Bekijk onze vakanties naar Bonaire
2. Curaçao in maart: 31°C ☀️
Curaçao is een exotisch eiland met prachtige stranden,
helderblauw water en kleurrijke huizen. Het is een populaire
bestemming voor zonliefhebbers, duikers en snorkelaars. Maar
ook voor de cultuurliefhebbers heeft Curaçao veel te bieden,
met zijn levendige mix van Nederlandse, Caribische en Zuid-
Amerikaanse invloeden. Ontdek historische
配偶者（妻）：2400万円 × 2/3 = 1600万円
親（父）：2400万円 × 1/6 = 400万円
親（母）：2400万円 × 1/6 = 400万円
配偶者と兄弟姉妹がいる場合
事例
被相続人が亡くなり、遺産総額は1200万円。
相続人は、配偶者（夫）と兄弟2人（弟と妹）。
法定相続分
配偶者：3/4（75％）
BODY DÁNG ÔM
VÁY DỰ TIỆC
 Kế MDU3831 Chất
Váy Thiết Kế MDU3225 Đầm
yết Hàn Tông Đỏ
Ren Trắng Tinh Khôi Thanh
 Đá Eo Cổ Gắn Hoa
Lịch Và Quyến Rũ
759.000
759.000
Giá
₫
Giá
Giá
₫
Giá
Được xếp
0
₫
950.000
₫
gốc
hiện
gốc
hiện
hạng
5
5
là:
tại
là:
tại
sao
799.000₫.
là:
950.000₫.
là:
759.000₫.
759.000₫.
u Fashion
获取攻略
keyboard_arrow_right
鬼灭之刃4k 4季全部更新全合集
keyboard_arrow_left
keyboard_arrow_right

--*--

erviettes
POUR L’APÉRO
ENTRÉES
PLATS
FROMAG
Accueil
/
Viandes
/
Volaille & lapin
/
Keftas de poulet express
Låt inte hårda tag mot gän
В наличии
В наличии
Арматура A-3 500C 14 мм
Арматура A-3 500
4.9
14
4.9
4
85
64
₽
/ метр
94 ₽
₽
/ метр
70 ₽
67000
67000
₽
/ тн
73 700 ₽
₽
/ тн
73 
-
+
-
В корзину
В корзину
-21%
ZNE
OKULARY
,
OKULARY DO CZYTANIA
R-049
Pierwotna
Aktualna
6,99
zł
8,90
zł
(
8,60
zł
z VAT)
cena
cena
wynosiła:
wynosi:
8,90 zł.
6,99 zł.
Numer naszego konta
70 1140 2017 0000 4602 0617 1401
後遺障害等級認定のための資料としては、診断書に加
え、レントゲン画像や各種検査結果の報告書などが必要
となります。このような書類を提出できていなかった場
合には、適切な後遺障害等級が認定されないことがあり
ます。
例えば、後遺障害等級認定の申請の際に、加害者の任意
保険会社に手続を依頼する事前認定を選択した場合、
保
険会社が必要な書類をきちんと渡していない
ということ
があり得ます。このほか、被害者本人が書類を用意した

--*--

REQUEST. Can you render everything in the material from the line containing "Bekijk onze vakanties naar Bonaire" down to the line containing "bestemming voor zonliefhebbers, duikers", both included, as a JSON list of strings with one string per line and blank lines left out?

YOUR RESPONSE.
[
  "Bekijk onze vakanties naar Bonaire",
  "2. Curaçao in maart: 31°C ☀️",
  "Curaçao is een exotisch eiland met prachtige stranden,",
  "helderblauw water en kleurrijke huizen. Het is een populaire",
  "bestemming voor zonliefhebbers, duikers en snorkelaars. Maar"
]